The last part is the giant dish itself. The “M” is there to represent it is a giant paraboloid reflector. There is the number 2430 encoded in there that if multiplied by the wavelength will give the size of the dish. That seems like bragging at first but might be important so the receiver knows roughly what we might be able the hear and how much gain we used to get the message out.

Grading the attempt

If you read what I wrote about each part you will come away thinking I don’t give them much credit for this effort. That’s not a good take away as I think they made a great attempt. While I’m not sure an alien culture would get all of the concepts out of it. I do believe their choice of 1679 bits was raw genius and more important that anything else.
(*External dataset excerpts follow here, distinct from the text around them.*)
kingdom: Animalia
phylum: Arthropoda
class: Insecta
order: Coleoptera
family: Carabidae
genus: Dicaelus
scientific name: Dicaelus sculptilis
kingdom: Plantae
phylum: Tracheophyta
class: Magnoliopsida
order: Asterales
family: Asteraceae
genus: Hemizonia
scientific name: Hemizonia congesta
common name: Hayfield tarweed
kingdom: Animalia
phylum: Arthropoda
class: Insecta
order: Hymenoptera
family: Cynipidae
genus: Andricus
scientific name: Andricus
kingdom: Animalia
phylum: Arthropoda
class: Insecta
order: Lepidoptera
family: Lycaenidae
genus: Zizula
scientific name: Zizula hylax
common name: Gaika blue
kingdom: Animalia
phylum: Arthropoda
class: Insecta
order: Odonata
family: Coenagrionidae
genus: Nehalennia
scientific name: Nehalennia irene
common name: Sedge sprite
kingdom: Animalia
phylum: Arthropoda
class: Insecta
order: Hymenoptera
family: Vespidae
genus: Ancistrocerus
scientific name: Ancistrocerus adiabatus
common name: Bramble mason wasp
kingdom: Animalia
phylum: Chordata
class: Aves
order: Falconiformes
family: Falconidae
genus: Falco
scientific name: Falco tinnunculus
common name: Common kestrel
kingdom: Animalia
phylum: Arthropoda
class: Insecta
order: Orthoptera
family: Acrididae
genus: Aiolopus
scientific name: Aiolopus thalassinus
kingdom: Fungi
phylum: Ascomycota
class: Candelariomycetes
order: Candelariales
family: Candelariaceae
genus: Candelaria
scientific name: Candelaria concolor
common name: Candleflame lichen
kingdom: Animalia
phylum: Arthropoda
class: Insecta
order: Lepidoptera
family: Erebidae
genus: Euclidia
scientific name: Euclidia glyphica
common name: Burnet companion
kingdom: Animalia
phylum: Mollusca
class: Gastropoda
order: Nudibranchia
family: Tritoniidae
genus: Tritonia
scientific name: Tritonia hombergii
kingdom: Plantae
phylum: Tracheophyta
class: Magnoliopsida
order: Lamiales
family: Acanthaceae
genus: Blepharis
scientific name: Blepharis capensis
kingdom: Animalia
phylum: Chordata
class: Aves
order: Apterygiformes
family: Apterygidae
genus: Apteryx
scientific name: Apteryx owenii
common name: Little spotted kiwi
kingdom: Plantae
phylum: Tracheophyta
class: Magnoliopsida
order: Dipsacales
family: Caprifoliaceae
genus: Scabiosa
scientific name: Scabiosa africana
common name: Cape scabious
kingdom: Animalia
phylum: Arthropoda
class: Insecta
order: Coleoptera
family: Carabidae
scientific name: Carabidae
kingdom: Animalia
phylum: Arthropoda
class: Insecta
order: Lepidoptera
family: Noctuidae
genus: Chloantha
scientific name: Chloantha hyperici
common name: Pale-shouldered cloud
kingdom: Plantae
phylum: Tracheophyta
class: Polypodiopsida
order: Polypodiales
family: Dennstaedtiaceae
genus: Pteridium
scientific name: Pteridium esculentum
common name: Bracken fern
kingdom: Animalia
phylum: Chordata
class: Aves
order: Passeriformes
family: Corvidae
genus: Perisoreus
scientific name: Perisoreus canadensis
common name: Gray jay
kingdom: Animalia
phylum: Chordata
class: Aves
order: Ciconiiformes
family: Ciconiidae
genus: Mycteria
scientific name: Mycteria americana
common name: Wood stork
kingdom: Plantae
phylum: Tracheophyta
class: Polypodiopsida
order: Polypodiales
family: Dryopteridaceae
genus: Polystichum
That one design aspect means a receiver has a good chance of figuring out that this is an image and a 50% chance of getting it right once they do. Even if they flip the dimensions it will be obvious which one is more correct by the larger structures in the correct one. This gets an image to alien culture at it’s highest probability. Everything else relies on this one part working.

If they had more transmit time they could even have led in with a 23 bit sync pulse and put a quiet zone before the 1679 bits. This would allow a listener to start recording and give them a hint of the modulation and first dimension. It is the use of the semi prime that makes this potentially possible and one of the best attempts at anticryptography to date.